Tuition and fees for public colleges in the U.S. have gone up as the economy weakens and state funding decreases, a report from the College Board says.

Public four-year universities charged students an average of $8,244 – up 8.3 percent from last year; public two-year college tuition and fees went up 8.7 percent to an average of $2,963, the report found.

The average tuition increases have exceeded the rate of inflation, which rose 3.6 percent between July 2010 and July 2011. State funding per student declined by 4 percent in 2010 and 23 percent over the past decade, the report found.

This is all as individual and family incomes have decreased in all income levels.
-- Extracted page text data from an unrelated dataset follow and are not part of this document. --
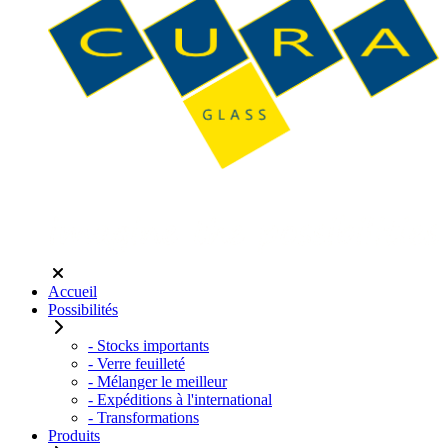
Accueil
Possibilités
- Stocks importants
- Verre feuilleté
- Mélanger le meilleur
- Expéditions à l'international
- Transformations
Produits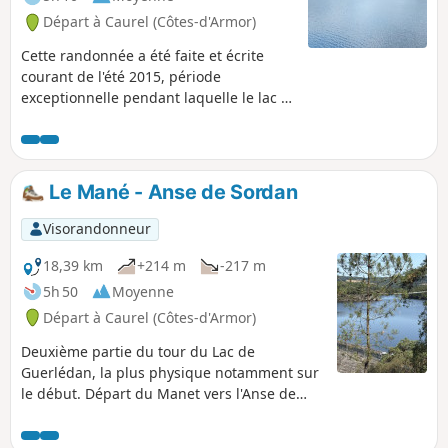
Départ à Caurel (Côtes-d'Armor)
Cette randonnée a été faite et écrite
courant de l'été 2015, période
exceptionnelle pendant laquelle le lac a
été asséché pour permettre l'entretien
du barrage.Nous invitons bien sur les
randonneurs à faire ce circuit en
période printanière où couleurs et
Le Mané - Anse de Sordan
senteurs sont au maximum de leur
renouvellement avec en toile de fond les
Visorandonneur
eaux claires du lac. Depuis 2024
d'importants travaux se font entre nos
18,39 km
+214 m
-217 m
points 3 et 4 en vue de la construction
5h 50
Moyenne
d'une passerelle himalayenne d'accès
Départ à Caurel (Côtes-d'Armor)
gratuit en A/R pour le franchissement
du Blavet coupant en deux le tour
Deuxième partie du tour du Lac de
complet du lac qui restera toujours
Guerlédan, la plus physique notamment sur
possible aux marcheurs les plus
le début. Départ du Manet vers l'Anse de
confirmés. (voire note dans
Sordan en passant par l'ancienne Abbaye
"Inforlmations pratiques".
Notre-Dame de Bon Repos. Trajet retour par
“While the importance of a college degree has never been greater, its rapidly rising price is an overwhelming obstacle to many students and families,” said College Board President Gaston Caperton, in a statement. “Making matters worse is the variability of price from state to state. This report is yet another reminder that we must do more to help disadvantaged students, many of whom face additional barriers to college that are not financial. The least we can do is slow the skyrocketing price of college and put the dream of higher education back within reach of every American.”

Surging tuition costs have left the average public college graduate with more than $20,000 in loans. A report out last month found federal and private college loans hit the $1 trillion mark in 2010, surpassing credit card debt for the first time.

President Obama announced Tuesday he would use his executive authority to reduce loan payments for students. Under the Obama plan students can consolidate their debt and reduce their interest rates, the plan also allows borrowers to cap the payments at 10 percent of discretionary income.